(EXTRACT PROVIDED)
-- START --
The long-term pension reform that aging societies of the West should undertake is a complementary measures of three key policy features of the reform.

First, the transition to fully-funded retirement savings accounts is the only viable and sound pension reform that can alleviate the damage generated by the growing fiscal imbalances. The theoretical foundation of the transition from public pension systems to fully-funded pension system has been laid down by Feldstein and Liebman (2001). The authors derived an algebraic solution which suggests that keeping a PAYG public pension system does not attenuate the persistence of a growing demographic pressure on the stability of public pension system. As I discussed earlier, PAYG system crucially depends on three key assumptions: high fertility rate, very low share of population older 65+ and high population growth. These assumptions are incompatible with actual demographic parameters and, hence, OECD countries should undertake a drastic transition towards fully-funded pension systems based on individual savings accounts. Otherwise, the growing demographic pressure will inevitably result in the exponential growth of generational debt, creating an enormous deadweight loss for current and prospective generations.
-- END --
(PROBLEM DESCRIPTION) Summarize the pension reform passage above in two sentences.

(GIVEN RECORDS)
-- START --
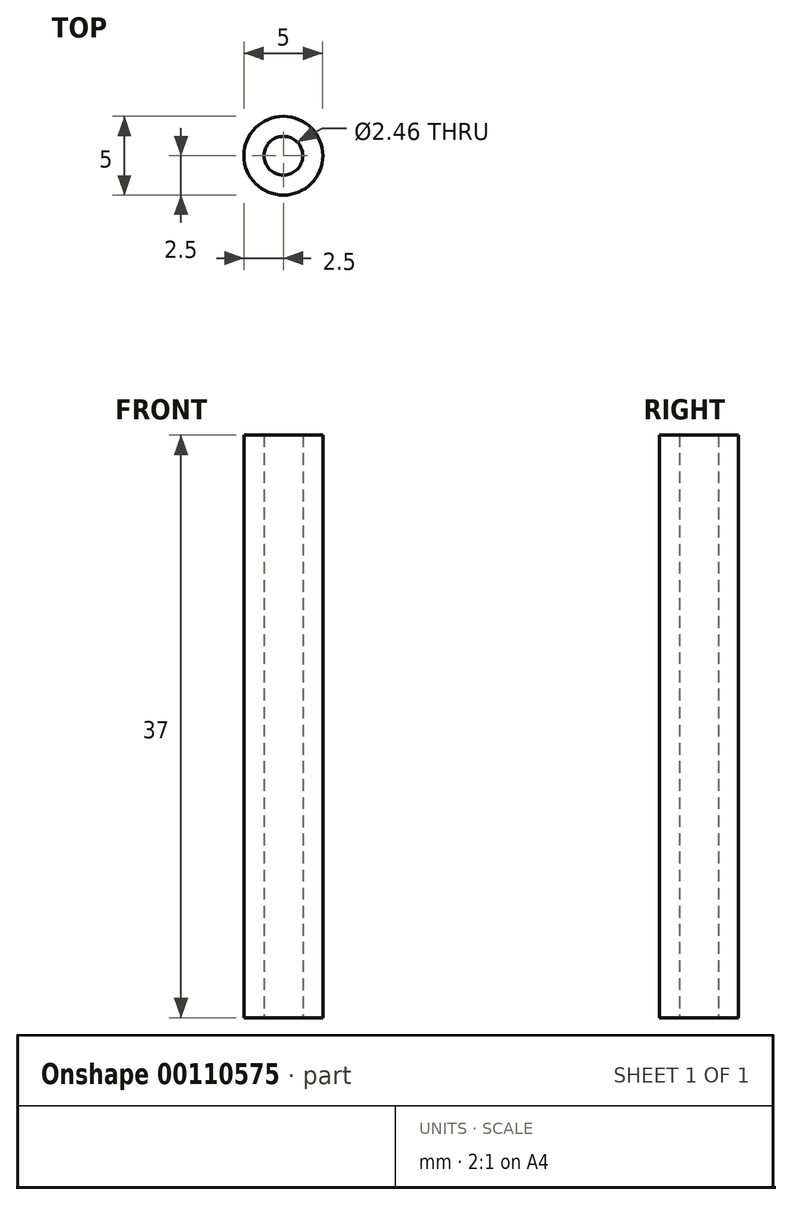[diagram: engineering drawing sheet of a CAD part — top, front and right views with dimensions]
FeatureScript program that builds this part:
annotation { "Feature Type Name" : "Feature", "Feature Type Description" : "" }
export const myFeature = defineFeature(function(context is Context, id is Id, definition is map)
    precondition{}
    {
        {
            var Q0;
            Q0=qCreatedBy(makeId("Top.planeOp"),FACE);
            var sketch = newSketch(context, id + "F0", { "sketchPlane" : qUnion([Q0])});
            skCircle(sketch, "E0", {"center": v(0, 0) * mm, "radius": 2.5 * mm});
            skCircle(sketch, "E1", {"center": v(0, 0) * mm, "radius": 1.23 * mm});
            skSolve(sketch);
        }
        {
            var Q0;
            Q0=makeQuery(id+"F0.imprint","IMPRINT",FACE,{"disambiguationData":[TD([[makeQuery(id+"F0.imprint","IMPRINT",EDGE,{"derivedFrom":sQuery(id+"F0.wireOp",EDGE,"E0")}),1.0]])]});
            extrude(context, id + "F1", {"entities" : qUnion([Q0]), "depth" : 37 * mm});
        }
    });
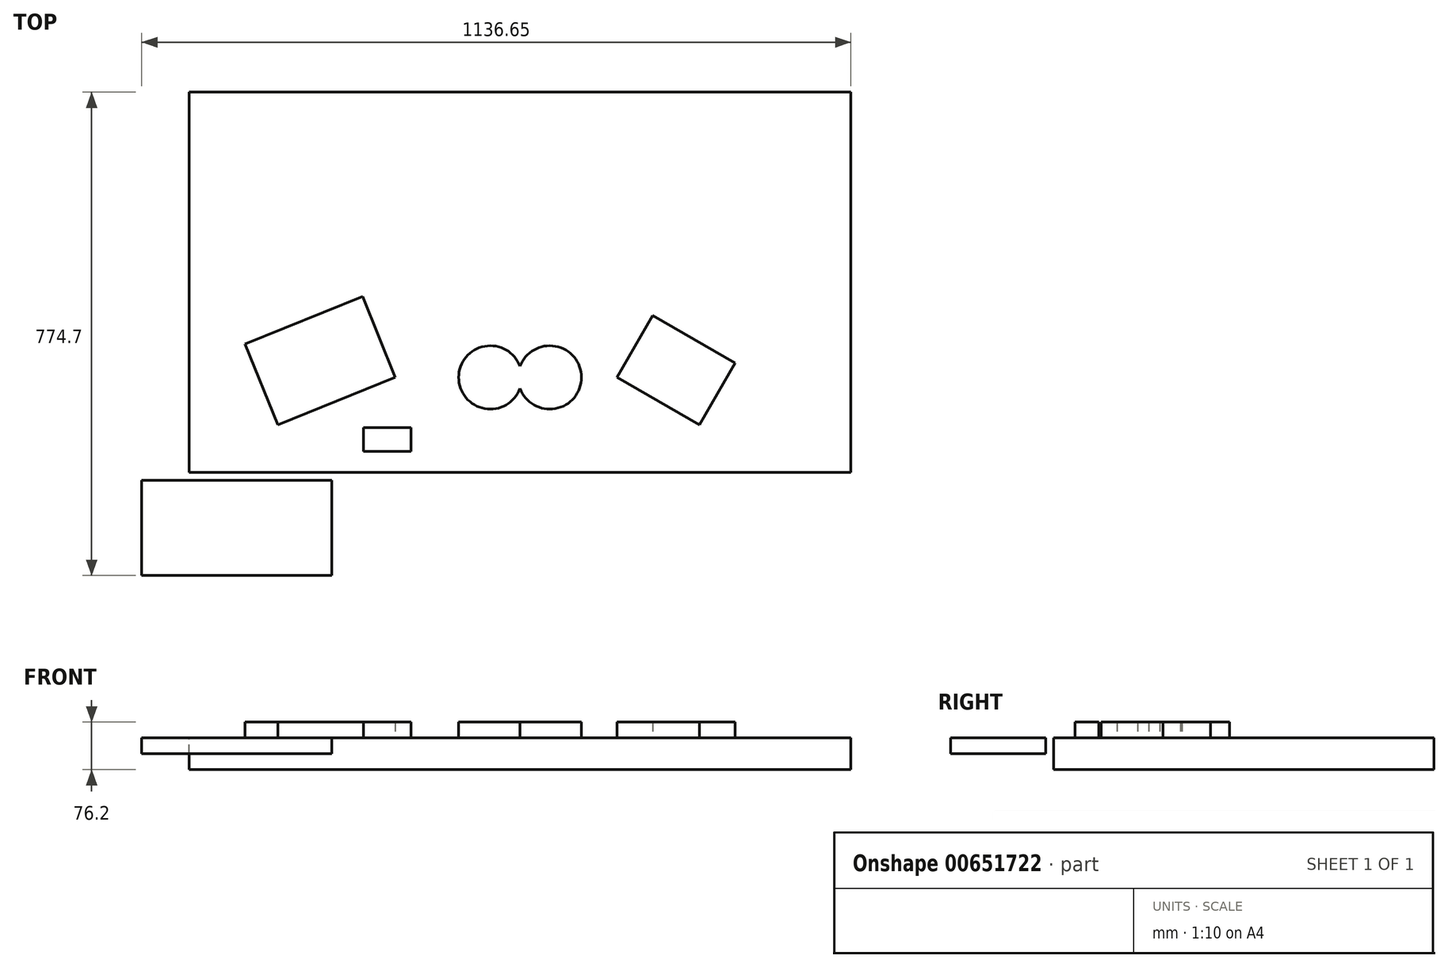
-- END --
(REPLY) The first of three policy features proposed for long-term pension reform in aging Western societies is a transition to fully-funded individual retirement savings accounts, which rests on Feldstein and Liebman's (2001) algebraic result that keeping a PAYG public system does not ease growing demographic pressure. Because PAYG depends on high fertility, a very low share of people over 65 and high population growth, which are assumptions incompatible with actual demographics, OECD countries should make this transition or face exponentially growing generational debt and an enormous deadweight loss for current and prospective generations.